Task details |
Could all of the entries be written out exactly, with any pictures omitted?

Records provided |
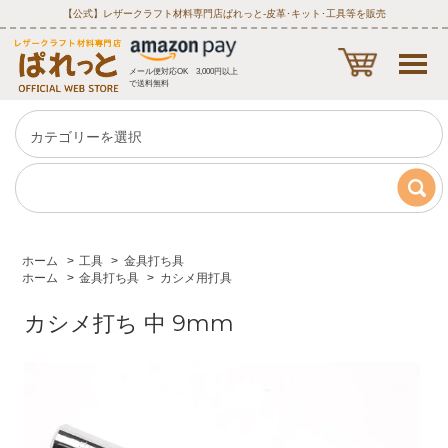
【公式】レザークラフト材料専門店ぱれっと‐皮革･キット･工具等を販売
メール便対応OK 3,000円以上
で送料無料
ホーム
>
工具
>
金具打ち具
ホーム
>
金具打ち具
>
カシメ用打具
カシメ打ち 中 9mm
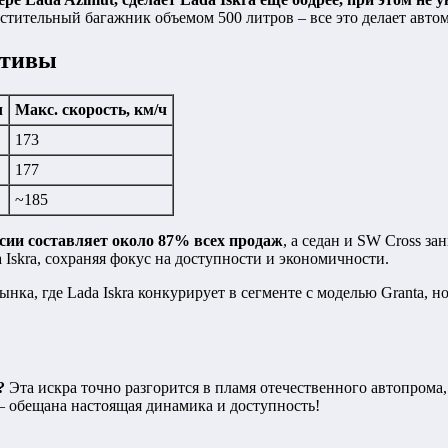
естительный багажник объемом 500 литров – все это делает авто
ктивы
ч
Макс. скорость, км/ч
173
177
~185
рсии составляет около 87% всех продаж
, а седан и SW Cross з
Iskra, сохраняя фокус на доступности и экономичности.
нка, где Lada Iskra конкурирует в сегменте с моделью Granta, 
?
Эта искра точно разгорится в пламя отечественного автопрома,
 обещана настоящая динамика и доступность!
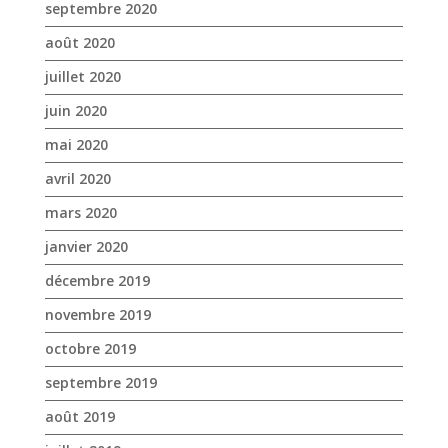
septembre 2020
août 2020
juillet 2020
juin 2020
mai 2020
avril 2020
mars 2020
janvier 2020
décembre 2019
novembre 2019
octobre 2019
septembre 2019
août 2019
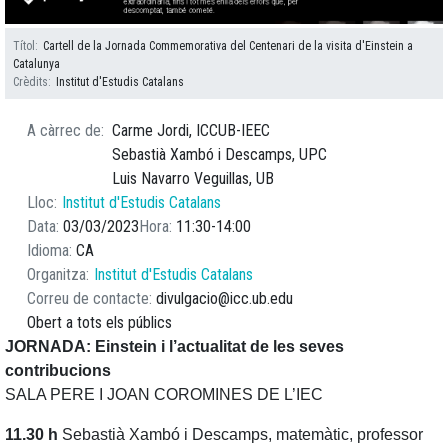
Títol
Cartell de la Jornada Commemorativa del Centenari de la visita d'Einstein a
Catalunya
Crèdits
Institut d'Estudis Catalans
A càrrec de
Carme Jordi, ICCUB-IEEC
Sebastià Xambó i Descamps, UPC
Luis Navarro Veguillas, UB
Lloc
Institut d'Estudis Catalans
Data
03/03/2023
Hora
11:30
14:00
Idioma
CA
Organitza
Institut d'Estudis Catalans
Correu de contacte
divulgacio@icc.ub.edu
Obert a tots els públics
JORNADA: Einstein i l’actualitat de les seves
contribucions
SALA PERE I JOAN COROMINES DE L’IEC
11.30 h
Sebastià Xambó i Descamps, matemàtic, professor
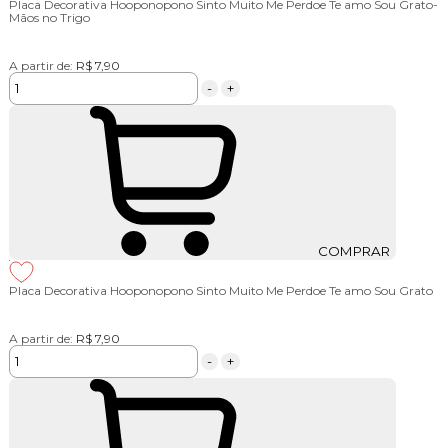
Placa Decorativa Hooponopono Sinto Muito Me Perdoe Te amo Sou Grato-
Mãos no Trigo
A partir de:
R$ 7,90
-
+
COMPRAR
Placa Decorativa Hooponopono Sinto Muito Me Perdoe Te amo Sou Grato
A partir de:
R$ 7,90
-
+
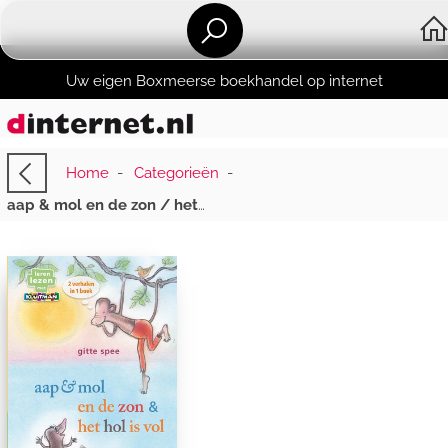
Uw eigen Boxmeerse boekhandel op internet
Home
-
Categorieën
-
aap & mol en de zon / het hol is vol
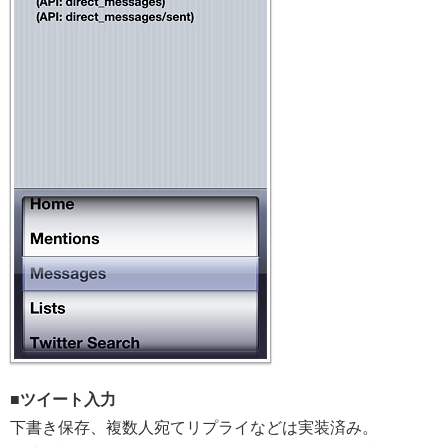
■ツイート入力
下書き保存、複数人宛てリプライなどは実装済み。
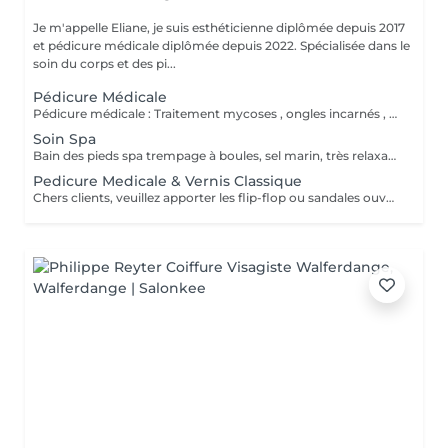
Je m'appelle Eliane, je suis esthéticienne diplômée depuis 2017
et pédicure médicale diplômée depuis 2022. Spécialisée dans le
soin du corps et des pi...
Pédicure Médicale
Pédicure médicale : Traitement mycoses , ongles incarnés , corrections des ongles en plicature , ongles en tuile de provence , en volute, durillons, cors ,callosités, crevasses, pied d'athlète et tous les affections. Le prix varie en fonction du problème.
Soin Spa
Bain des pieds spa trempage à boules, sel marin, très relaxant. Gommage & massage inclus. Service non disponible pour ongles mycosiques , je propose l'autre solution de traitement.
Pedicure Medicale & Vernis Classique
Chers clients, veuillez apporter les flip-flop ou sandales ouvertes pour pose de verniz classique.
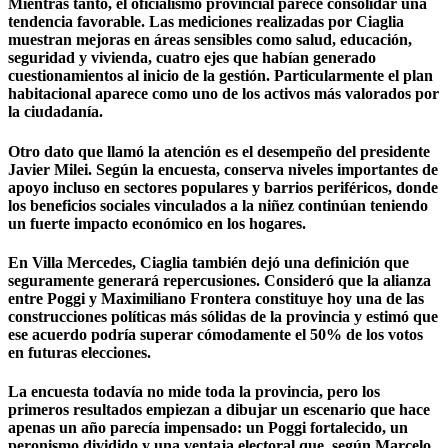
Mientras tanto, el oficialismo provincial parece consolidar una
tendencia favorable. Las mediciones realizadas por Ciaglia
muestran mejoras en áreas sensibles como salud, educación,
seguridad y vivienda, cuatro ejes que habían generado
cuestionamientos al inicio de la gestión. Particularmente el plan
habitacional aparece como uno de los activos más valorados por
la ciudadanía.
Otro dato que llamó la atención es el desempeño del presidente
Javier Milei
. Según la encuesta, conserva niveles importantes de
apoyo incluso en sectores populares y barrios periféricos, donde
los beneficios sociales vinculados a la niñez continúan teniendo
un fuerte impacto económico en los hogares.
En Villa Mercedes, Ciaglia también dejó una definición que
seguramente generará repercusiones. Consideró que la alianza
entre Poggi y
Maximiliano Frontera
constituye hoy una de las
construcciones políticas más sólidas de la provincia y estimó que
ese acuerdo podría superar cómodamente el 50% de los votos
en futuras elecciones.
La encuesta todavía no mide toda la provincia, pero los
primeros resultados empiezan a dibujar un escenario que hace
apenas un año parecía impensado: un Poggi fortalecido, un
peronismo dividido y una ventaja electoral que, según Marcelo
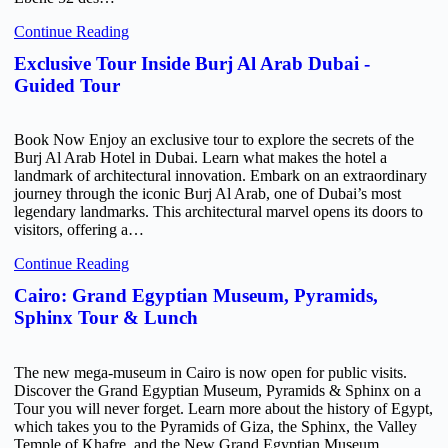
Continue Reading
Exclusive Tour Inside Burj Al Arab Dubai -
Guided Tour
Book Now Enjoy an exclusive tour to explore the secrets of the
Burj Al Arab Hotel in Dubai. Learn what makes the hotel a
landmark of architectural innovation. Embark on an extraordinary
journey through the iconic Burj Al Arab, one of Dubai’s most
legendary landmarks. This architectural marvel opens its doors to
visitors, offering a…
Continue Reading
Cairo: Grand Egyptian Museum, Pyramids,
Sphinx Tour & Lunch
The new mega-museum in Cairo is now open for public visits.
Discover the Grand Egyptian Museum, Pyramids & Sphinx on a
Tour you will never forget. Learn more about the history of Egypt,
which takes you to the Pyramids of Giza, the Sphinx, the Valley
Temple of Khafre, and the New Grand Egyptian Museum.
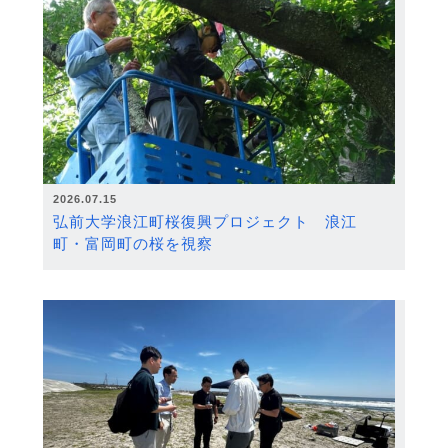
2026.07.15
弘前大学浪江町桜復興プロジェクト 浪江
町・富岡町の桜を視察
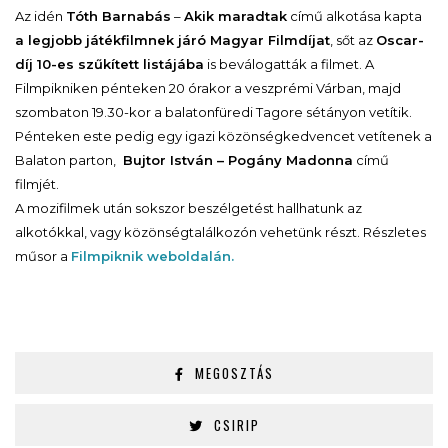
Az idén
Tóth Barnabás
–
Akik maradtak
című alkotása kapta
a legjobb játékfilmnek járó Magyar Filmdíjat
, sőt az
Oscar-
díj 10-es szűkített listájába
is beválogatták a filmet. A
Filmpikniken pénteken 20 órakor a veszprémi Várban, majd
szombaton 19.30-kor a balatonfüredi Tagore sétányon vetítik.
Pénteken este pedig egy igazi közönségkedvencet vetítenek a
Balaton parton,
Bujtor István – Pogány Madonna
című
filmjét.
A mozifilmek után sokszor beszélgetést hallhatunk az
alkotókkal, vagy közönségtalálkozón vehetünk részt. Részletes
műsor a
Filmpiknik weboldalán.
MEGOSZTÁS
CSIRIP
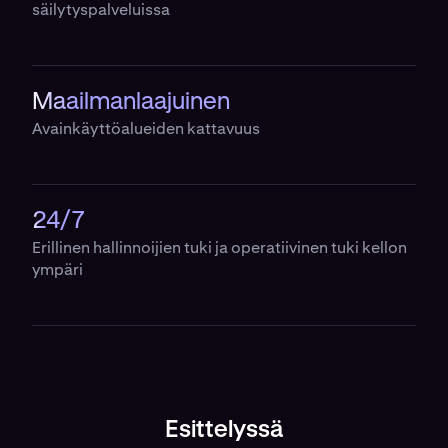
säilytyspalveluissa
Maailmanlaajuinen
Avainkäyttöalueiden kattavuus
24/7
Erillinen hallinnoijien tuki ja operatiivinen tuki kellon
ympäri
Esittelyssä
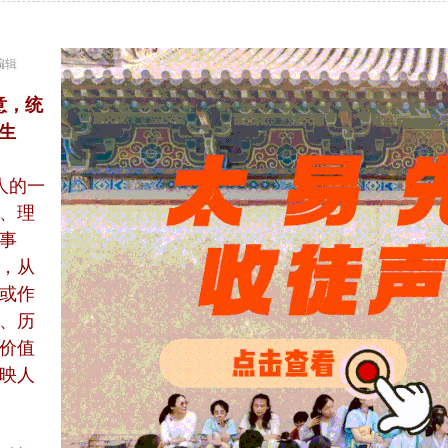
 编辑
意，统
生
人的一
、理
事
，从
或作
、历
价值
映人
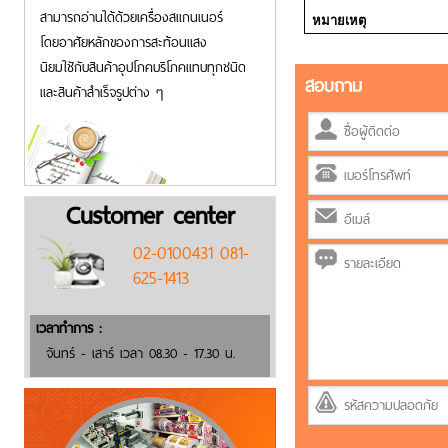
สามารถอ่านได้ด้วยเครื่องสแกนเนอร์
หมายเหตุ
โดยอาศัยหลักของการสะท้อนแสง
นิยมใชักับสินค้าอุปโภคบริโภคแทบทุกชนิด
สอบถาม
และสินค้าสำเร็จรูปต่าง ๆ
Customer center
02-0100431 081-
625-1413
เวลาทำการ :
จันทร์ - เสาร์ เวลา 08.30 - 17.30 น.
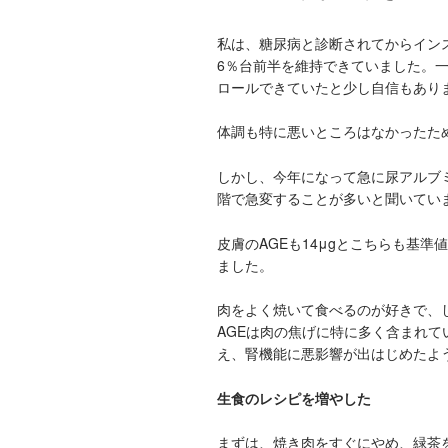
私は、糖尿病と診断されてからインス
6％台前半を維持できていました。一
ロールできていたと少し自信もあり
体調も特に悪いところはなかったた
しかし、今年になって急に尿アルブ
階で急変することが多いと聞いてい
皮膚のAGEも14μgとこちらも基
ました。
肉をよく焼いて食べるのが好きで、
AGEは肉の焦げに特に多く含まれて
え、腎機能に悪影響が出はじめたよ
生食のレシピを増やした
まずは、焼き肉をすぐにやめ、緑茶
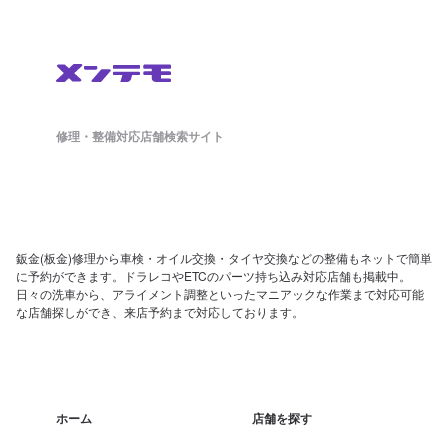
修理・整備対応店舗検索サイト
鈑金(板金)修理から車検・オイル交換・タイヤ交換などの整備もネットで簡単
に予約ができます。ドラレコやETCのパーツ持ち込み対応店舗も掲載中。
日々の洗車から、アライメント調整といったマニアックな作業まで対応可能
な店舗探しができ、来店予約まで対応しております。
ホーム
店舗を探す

Written response |
【公式】レザークラフト材料専門店ぱれっと‐皮革･キット･工具等を販売
メール便対応OK 3,000円以上
で送料無料
ホーム
>
工具
>
金具打ち具
ホーム
>
金具打ち具
>
カシメ用打具
カシメ打ち 中 9mm
естительный багажник объемом 500 литров – все это делает авто
ктивы
ч
Макс. скорость, км/ч
173
177
~185
рсии составляет около 87% всех продаж
, а седан и SW Cross з
Iskra, сохраняя фокус на доступности и экономичности.
нка, где Lada Iskra конкурирует в сегменте с моделью Granta, 
?
Эта искра точно разгорится в пламя отечественного автопрома,
 обещана настоящая динамика и доступность!
septembre 2020
août 2020
juillet 2020
juin 2020
mai 2020
avril 2020
mars 2020
janvier 2020
décembre 2019
novembre 2019
octobre 2019
septembre 2019
août 2019
Títol
Cartell de la Jornada Commemorativa del Centenari de la visita d'Einstein a
Catalunya
Crèdits
Institut d'Estudis Catalans
A càrrec de
Carme Jordi, ICCUB-IEEC
Sebastià Xambó i Descamps, UPC
Luis Navarro Veguillas, UB
Lloc
Institut d'Estudis Catalans
Data
03/03/2023
Hora
11:30
14:00
Idioma
CA
Organitza
Institut d'Estudis Catalans
Correu de contacte
divulgacio@icc.ub.edu
Obert a tots els públics
JORNADA: Einstein i l’actualitat de les seves
contribucions
SALA PERE I JOAN COROMINES DE L’IEC
11.30 h
Sebastià Xambó i Descamps, matemàtic, professor
Placa Decorativa Hooponopono Sinto Muito Me Perdoe Te amo Sou Grato-
Mãos no Trigo
A partir de:
R$ 7,90
-
+
COMPRAR
Placa Decorativa Hooponopono Sinto Muito Me Perdoe Te amo Sou Grato
A partir de:
R$ 7,90
-
+
Uw eigen Boxmeerse boekhandel op internet
Home
-
Categorieën
-
aap & mol en de zon / het hol is vol
■ツイート入力
下書き保存、複数人宛てリプライなどは実装済み。
Je m'appelle Eliane, je suis esthéticienne diplômée depuis 2017
et pédicure médicale diplômée depuis 2022. Spécialisée dans le
soin du corps et des pi...
Pédicure Médicale
Pédicure médicale : Traitement mycoses , ongles incarnés , corrections des ongles en plicature , ongles en tuile de provence , en volute, durillons, cors ,callosités, crevasses, pied d'athlète et tous les affections. Le prix varie en fonction du problème.
Soin Spa
Bain des pieds spa trempage à boules, sel marin, très relaxant. Gommage & massage inclus. Service non disponible pour ongles mycosiques , je propose l'autre solution de traitement.
Pedicure Medicale & Vernis Classique
Chers clients, veuillez apporter les flip-flop ou sandales ouvertes pour pose de verniz classique.
Mientras tanto, el oficialismo provincial parece consolidar una
tendencia favorable. Las mediciones realizadas por Ciaglia
muestran mejoras en áreas sensibles como salud, educación,
seguridad y vivienda, cuatro ejes que habían generado
cuestionamientos al inicio de la gestión. Particularmente el plan
habitacional aparece como uno de los activos más valorados por
la ciudadanía.
Otro dato que llamó la atención es el desempeño del presidente
Javier Milei
. Según la encuesta, conserva niveles importantes de
apoyo incluso en sectores populares y barrios periféricos, donde
los beneficios sociales vinculados a la niñez continúan teniendo
un fuerte impacto económico en los hogares.
En Villa Mercedes, Ciaglia también dejó una definición que
seguramente generará repercusiones. Consideró que la alianza
entre Poggi y
Maximiliano Frontera
constituye hoy una de las
construcciones políticas más sólidas de la provincia y estimó que
ese acuerdo podría superar cómodamente el 50% de los votos
en futuras elecciones.
La encuesta todavía no mide toda la provincia, pero los
primeros resultados empiezan a dibujar un escenario que hace
apenas un año parecía impensado: un Poggi fortalecido, un
peronismo dividido y una ventaja electoral que, según Marcelo
Continue Reading
Exclusive Tour Inside Burj Al Arab Dubai -
Guided Tour
Book Now Enjoy an exclusive tour to explore the secrets of the
Burj Al Arab Hotel in Dubai. Learn what makes the hotel a
landmark of architectural innovation. Embark on an extraordinary
journey through the iconic Burj Al Arab, one of Dubai’s most
legendary landmarks. This architectural marvel opens its doors to
visitors, offering a…
Continue Reading
Cairo: Grand Egyptian Museum, Pyramids,
Sphinx Tour & Lunch
The new mega-museum in Cairo is now open for public visits.
Discover the Grand Egyptian Museum, Pyramids & Sphinx on a
Tour you will never forget. Learn more about the history of Egypt,
which takes you to the Pyramids of Giza, the Sphinx, the Valley
Temple of Khafre, and the New Grand Egyptian Museum.
2026.07.15
弘前大学浪江町桜復興プロジェクト 浪江
町・富岡町の桜を視察
Az idén
Tóth Barnabás
–
Akik maradtak
című alkotása kapta
a legjobb játékfilmnek járó Magyar Filmdíjat
, sőt az
Oscar-
díj 10-es szűkített listájába
is beválogatták a filmet. A
Filmpikniken pénteken 20 órakor a veszprémi Várban, majd
szombaton 19.30-kor a balatonfüredi Tagore sétányon vetítik.
Pénteken este pedig egy igazi közönségkedvencet vetítenek a
Balaton parton,
Bujtor István – Pogány Madonna
című
filmjét.
A mozifilmek után sokszor beszélgetést hallhatunk az
alkotókkal, vagy közönségtalálkozón vehetünk részt. Részletes
műsor a
Filmpiknik weboldalán.
MEGOSZTÁS
CSIRIP
säilytyspalveluissa
Maailmanlaajuinen
Avainkäyttöalueiden kattavuus
24/7
Erillinen hallinnoijien tuki ja operatiivinen tuki kellon
ympäri
Esittelyssä
 编辑
意，统
生
人的一
、理
事
，从
或作
、历
价值
映人
สามารถอ่านได้ด้วยเครื่องสแกนเนอร์
หมายเหตุ
โดยอาศัยหลักของการสะท้อนแสง
นิยมใชักับสินค้าอุปโภคบริโภคแทบทุกชนิด
สอบถาม
และสินค้าสำเร็จรูปต่าง ๆ
Customer center
02-0100431 081-
625-1413
เวลาทำการ :
จันทร์ - เสาร์ เวลา 08.30 - 17.30 น.
私は、糖尿病と診断されてからインス
6％台前半を維持できていました。一
ロールできていたと少し自信もあり
体調も特に悪いところはなかったた
しかし、今年になって急に尿アルブ
階で急変することが多いと聞いてい
皮膚のAGEも14μgとこちらも基
ました。
肉をよく焼いて食べるのが好きで、
AGEは肉の焦げに特に多く含まれて
え、腎機能に悪影響が出はじめたよ
生食のレシピを増やした
まずは、焼き肉をすぐにやめ、緑茶
修理・整備対応店舗検索サイト
鈑金(板金)修理から車検・オイル交換・タイヤ交換などの整備もネットで簡単
に予約ができます。ドラレコやETCのパーツ持ち込み対応店舗も掲載中。
日々の洗車から、アライメント調整といったマニアックな作業まで対応可能
な店舗探しができ、来店予約まで対応しております。
ホーム
店舗を探す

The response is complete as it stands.